# Lifting up your hands in worship



## blhowes (Jul 29, 2007)

Have you ever been to a church where some of the people are lifting up their hands during worship and praising God? Not in the way you might picture charasmatics doing it, but more privately, hardly noticeable.

Two questions come to mind when I see people lifting up their hands during a worship service. 1) Why are they raising their hands? 2) Why don't I raise my hands when I worship?

Psa 63:4 Thus will I bless thee while I live: I will lift up my hands in thy name. 

Do you raise your hands during worship? Why/why not? Raising my hands during worship isn't natural for me. What does it mean (if more than the obvious) to raise your hands during worship? 

In the OT worship, did the people literally raise their hands during worship?


----------



## Coram Deo (Jul 29, 2007)

In the Old Testament and the New Testament the Lifting up of hands were only done by all the men of the congregation (not just one person) for Prayer, or by the minister lifting up his hands during prayer.......

Never was the lifting up of hands ever done during singing nor done by just one or few people. It also is restricted to men....

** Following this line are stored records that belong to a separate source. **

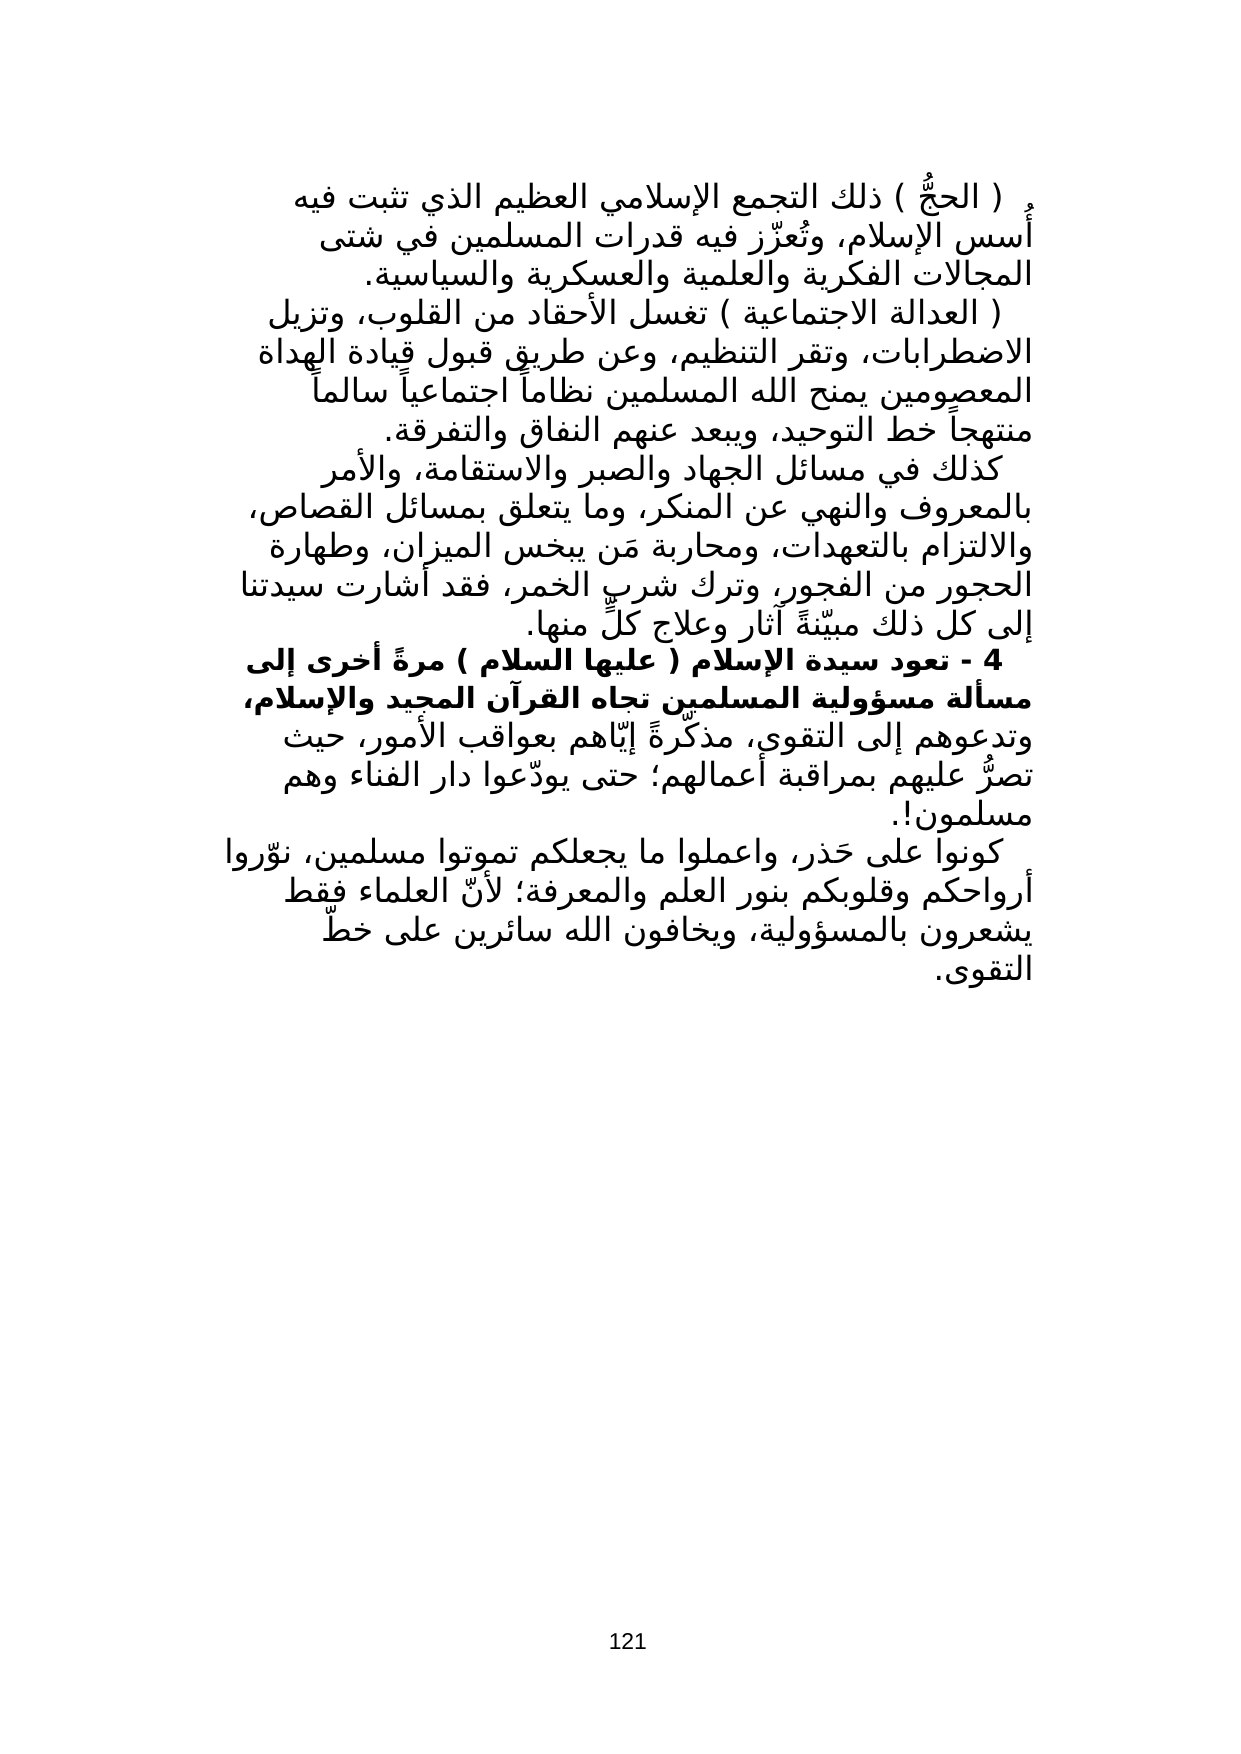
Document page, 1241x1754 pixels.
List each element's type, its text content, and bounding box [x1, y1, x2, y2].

text 4 - تعود سيدة الإسلام ( عليها السلام ) مرةً أخرى إلى مسألة مسؤولية المسلمين تجاه القرآن المجيد والإسلام، وتدعوهم إلى التقوى، مذكّرةً إيّاهم بعواقب الأمور، حيث تصرُّ عليهم بمراقبة أعمالهم؛ حتى يودّعوا دار الفناء وهم مسلمون!. [222, 643, 1033, 833]
text ( الحجُّ ) ذلك التجمع الإسلامي العظيم الذي تثبت فيه أُسس الإسلام، وتُعزّز فيه قدرات المسلمين في شتى المجالات الفكرية والعلمية والعسكرية والسياسية. [222, 177, 1033, 294]
text ( العدالة الاجتماعية ) تغسل الأحقاد من القلوب، وتزيل الاضطرابات، وتقر التنظيم، وعن طريق قبول قيادة الهداة المعصومين يمنح الله المسلمين نظاماً اجتماعياً سالماً منتهجاً خط التوحيد، ويبعد عنهم النفاق والتفرقة. [222, 294, 1033, 449]
text كذلك في مسائل الجهاد والصبر والاستقامة، والأمر بالمعروف والنهي عن المنكر، وما يتعلق بمسائل القصاص، والالتزام بالتعهدات، ومحاربة مَن يبخس الميزان، وطهارة الحجور من الفجور، وترك شرب الخمر، فقد أشارت سيدتنا إلى كل ذلك مبيّنةً آثار وعلاج كلٍّ منها. [222, 449, 1033, 643]
text كونوا على حَذر، واعملوا ما يجعلكم تموتوا مسلمين، نوّروا أرواحكم وقلوبكم بنور العلم والمعرفة؛ لأنّ العلماء فقط يشعرون بالمسؤولية، ويخافون الله سائرين على خطّ التقوى. [222, 833, 1033, 988]
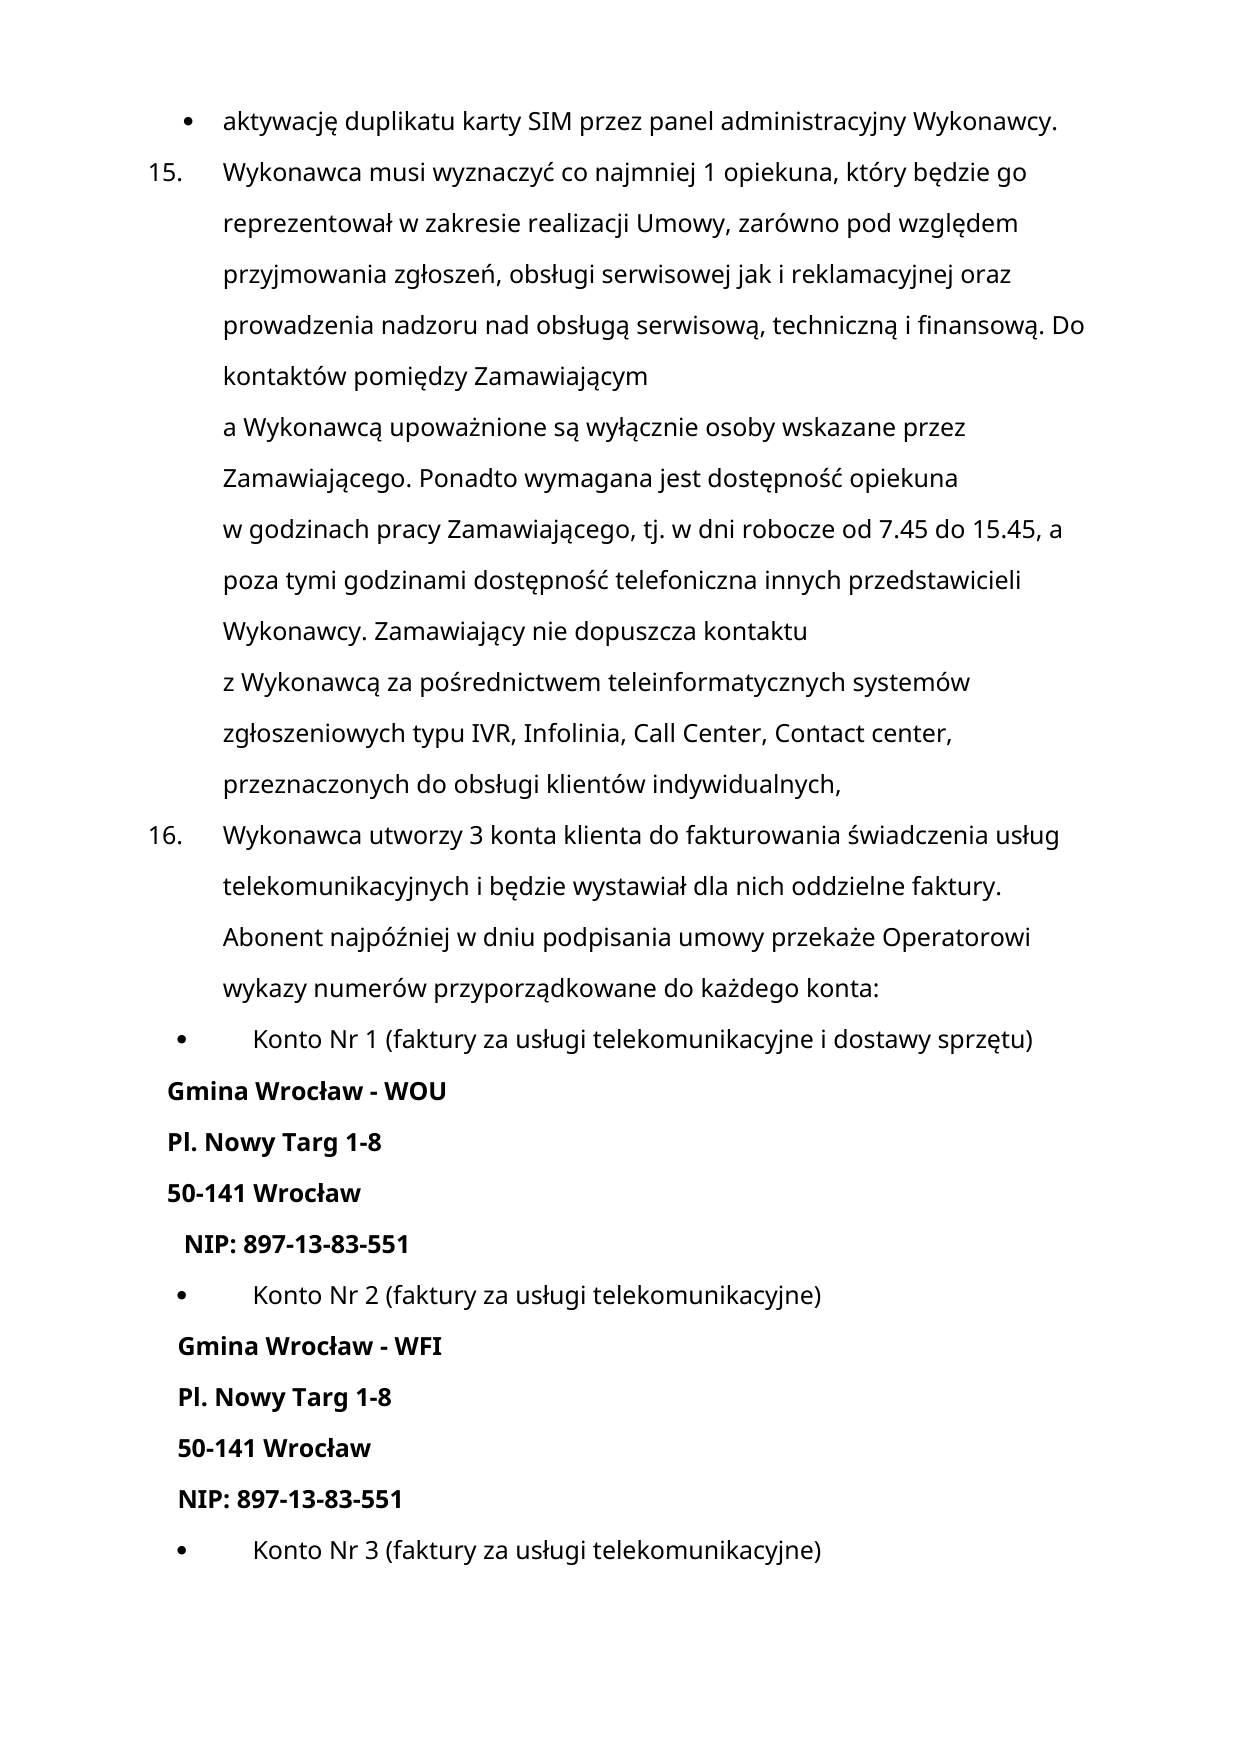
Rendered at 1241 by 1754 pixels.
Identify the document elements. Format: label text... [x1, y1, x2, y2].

Those are the only example's in scripture to interprate the lifting up of holy hands passage.....

Michael




blhowes said:


> Have you ever been to a church where some of the people are lifting up their hands during worship and praising God? Not in the way you might picture charasmatics doing it, but more privately, hardly noticeable.
> 
> Two questions come to mind when I see people lifting up their hands during a worship service. 1) Why are they raising their hands? 2) Why don't I raise my hands when I worship?
> 
> ...


----------



## RamistThomist (Jul 29, 2007)

That psalm speaks of the "spiritual hands of your heart." Nice, incorporeal neo-platonic hands.


----------



## blhowes (Jul 29, 2007)

thunaer said:


> In the Old Testament and the New Testament the Lifting up of hands were only done by all the men of the congregation (not just one person) for Prayer, or by the minister lifting up his hands during prayer.......
> 
> Never was the lifting up of hands ever done during singing nor done by just one or few people. It also is restricted to men....
> 
> Those are the only example's in scripture to interprate the lifting up of holy hands passage.....


Michael,
Thanks for your response. 

I started looking for scriptures that support what you said. 

Psa 134:1 <A Song of degrees.> Behold, bless ye the LORD, all ye servants of the LORD, which by night stand in the house of the LORD. 
Psa 134:2 Lift up your hands in the sanctuary, and bless the LORD. 
Psa 134:3 The LORD that made heaven and earth bless thee out of Zion.

If it weren't for the last part of verse 1, you'd think that its something we're all exhorted to do. I'd never noticed the last part of the verse before, but when I read it the obvious question came to mind - who's in the house of the Lord during the nighttime?

According to Matthew Henry:
This psalm instructs us concerning a two-fold blessing: - 
I. Our blessing God, that is, speaking well of him, which here we are taught to do, Psa_134:1, Psa_134:2. 1. It is a call to the Levites to do it. They were the servants of the Lord by office, appointed to minister in holy things; they attended the sanctuary, and kept the charge of the house of the Lord, Num_3:6, etc. Some of them did by night stand in the house of the Lord, to guard the holy things of the temple, that they might not be profaned, and the rich things of the temple, that they might not be plundered. While the ark was in curtains there was the more need of guards upon it...​


----------